La fiction le peut. Elle donne ce pouvoir absolu. Quentin Tarantino dans Once upon a Time… in Hollywood s’accapare ce droit. Il modifie le passé, recompose à partir de la partition originelle de l’Hollywood de 1969 une uchronie – à l’instar de ce qu’il fit dans Inglorious Basterds – aussi jubilatoire que mélancolique à voir.
On le sait depuis ses débuts, son amour du cinéma et de l’écran cathodique imprègne chaque millimètre de pellicules de sa filmographie.

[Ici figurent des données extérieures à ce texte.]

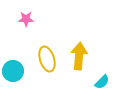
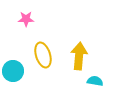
yellow ellipse: moved 4 px left, 4 px up
cyan semicircle: moved 7 px left, 1 px up; rotated 126 degrees counterclockwise
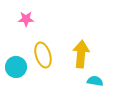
yellow arrow: moved 2 px right, 2 px up
cyan circle: moved 3 px right, 4 px up
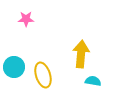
yellow ellipse: moved 20 px down
cyan circle: moved 2 px left
cyan semicircle: moved 2 px left
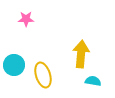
cyan circle: moved 2 px up
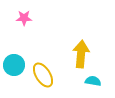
pink star: moved 2 px left, 1 px up
yellow ellipse: rotated 15 degrees counterclockwise
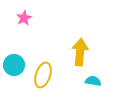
pink star: rotated 28 degrees counterclockwise
yellow arrow: moved 1 px left, 2 px up
yellow ellipse: rotated 50 degrees clockwise
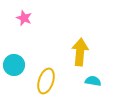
pink star: rotated 21 degrees counterclockwise
yellow ellipse: moved 3 px right, 6 px down
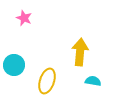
yellow ellipse: moved 1 px right
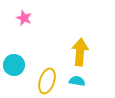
cyan semicircle: moved 16 px left
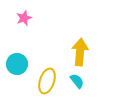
pink star: rotated 28 degrees clockwise
cyan circle: moved 3 px right, 1 px up
cyan semicircle: rotated 42 degrees clockwise
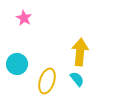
pink star: rotated 21 degrees counterclockwise
cyan semicircle: moved 2 px up
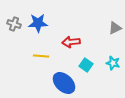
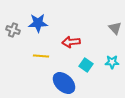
gray cross: moved 1 px left, 6 px down
gray triangle: rotated 48 degrees counterclockwise
cyan star: moved 1 px left, 1 px up; rotated 16 degrees counterclockwise
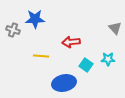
blue star: moved 3 px left, 4 px up
cyan star: moved 4 px left, 3 px up
blue ellipse: rotated 55 degrees counterclockwise
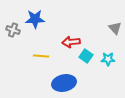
cyan square: moved 9 px up
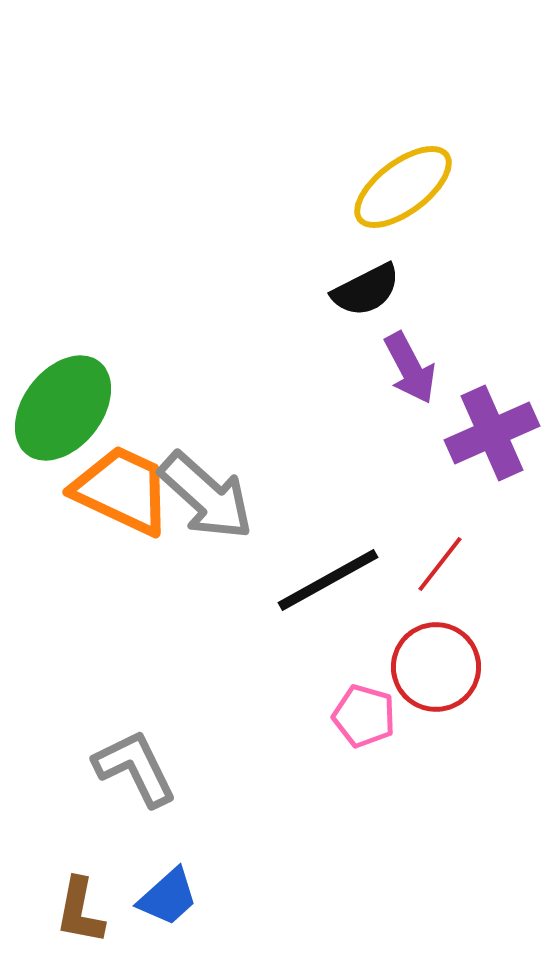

Elle n’a jamais semblé aussi évidente que dans ce film. Les personnages montrés, véritables hommages vivants aux Héros bis de l’âge d’or du cinéma américain, loosers magnifiques ou doublures assumées, resplendissent totalement. À la fois dans le système et hors du système, on prend conscience à travers la chronique de leurs vies (ce qu’est en substance Once Upon a Time… In Hollywood, sans narration claire ni enjeux définis) de ce monde en lente déliquescence, contrarié par la vague d’auteurs émergente du Nouvel Hollywood et repoussé par les nouveaux mouvements sociaux alors en vogue. Le «western de papa», à maintes reprises raillés dans le film glisse vers sa mort. Les petits génies tel Roman Polanski trustent désormais les villas luxuriantes en haut de la célèbre colline…
La reconstitution minutieuse de cet univers aussi réel que fantasmé impressionne. Il n’y a pas de plan lambda ou de transition fortuite dans le film, l’ensemble n’est qu’un seul et même élément raconté en bloc pour transposer l’amour adolescent de Quentin Tarantino pour cette période exubérante et traversée par une liberté chèrement réclamée. Il tire les ficelles de ce microcosme bigarré avec brio, dirige ces acteurs dans un cadre empreint de rock’n’roll à la radio, d’innombrables séries télévisées et de publicités flashy placardées partout. On ne s’ennuie jamais dans son Hollywood mythifié, tout semble fonctionner étant donné la débauche colossale d’énergie déployée pour raviver cette période, une dévotion tellement palpable dans le réalisation ! Ça file à 100 à l’heure, trouve sa vitesse de croisière aisément malgré 2h40 au compteur, ça pétarade, empoigne, mord, cogne, tabasse, termine la démonstration dans une fin qu’on croirait d’abord «So Tarantino» et puis…
Une suspension.
Un calme presque onirique et soudain englobe le film, comme une volute de fumée envahissante après un coup de feux. Une voix, légère, pure, sortie d’outre-tombe invite à la suivre…
Et si…
Peut-être le cinéma n’est qu’illusion. Un subterfuge pour bâtir selon ses petits moyens une réalité différente. L’espace d’un moment notre cinéaste répara l’histoire. Il rabibocha la vérité avec la fiction, convoqua et ressuscita les morts dans l’accomplissement sous nos yeux éblouis d’un autre possible…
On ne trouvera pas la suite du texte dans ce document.